### Data supplied
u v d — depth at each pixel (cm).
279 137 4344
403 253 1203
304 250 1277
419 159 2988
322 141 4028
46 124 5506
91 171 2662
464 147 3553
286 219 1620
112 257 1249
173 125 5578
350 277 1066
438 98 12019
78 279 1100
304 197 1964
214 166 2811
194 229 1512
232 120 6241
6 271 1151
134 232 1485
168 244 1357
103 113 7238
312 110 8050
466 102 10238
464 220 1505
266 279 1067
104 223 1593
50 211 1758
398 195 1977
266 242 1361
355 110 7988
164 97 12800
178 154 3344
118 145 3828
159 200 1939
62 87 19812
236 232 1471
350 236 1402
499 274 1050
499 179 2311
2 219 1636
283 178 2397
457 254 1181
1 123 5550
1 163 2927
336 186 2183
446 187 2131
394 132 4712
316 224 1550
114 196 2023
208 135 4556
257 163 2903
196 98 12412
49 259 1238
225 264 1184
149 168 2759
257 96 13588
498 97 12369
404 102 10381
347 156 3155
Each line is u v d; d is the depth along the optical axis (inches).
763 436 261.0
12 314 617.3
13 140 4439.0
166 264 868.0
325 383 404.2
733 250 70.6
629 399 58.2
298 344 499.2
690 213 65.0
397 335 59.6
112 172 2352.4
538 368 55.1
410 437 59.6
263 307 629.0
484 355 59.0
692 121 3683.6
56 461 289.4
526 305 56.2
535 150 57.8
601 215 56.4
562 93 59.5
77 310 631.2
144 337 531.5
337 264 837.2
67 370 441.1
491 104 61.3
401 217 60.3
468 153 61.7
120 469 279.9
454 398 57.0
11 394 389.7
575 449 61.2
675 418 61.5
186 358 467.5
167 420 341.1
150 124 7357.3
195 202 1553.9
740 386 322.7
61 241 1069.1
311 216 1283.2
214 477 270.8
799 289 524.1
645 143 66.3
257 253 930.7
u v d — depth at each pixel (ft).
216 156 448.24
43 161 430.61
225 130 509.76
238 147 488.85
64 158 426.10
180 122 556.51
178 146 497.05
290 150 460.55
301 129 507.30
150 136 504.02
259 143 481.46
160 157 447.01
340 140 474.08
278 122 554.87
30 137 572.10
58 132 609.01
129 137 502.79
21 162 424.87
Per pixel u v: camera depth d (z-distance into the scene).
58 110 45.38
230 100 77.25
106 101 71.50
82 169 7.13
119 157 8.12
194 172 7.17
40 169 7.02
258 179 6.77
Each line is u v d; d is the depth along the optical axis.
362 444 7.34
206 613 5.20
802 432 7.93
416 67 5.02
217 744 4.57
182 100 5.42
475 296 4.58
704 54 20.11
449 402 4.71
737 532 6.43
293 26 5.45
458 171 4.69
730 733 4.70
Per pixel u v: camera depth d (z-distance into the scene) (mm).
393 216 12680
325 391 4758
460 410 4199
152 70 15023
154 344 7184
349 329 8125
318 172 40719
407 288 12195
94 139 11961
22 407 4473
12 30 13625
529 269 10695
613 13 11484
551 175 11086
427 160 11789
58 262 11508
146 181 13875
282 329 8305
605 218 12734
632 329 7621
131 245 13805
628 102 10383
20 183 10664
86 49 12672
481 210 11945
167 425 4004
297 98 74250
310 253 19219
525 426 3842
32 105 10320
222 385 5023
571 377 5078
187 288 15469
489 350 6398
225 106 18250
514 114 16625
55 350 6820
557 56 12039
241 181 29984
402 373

### Exercise aim
Go through the entries above and tally each line that has the word "scene"; reply with the tally and nothing else.

### Solution to this exercise
2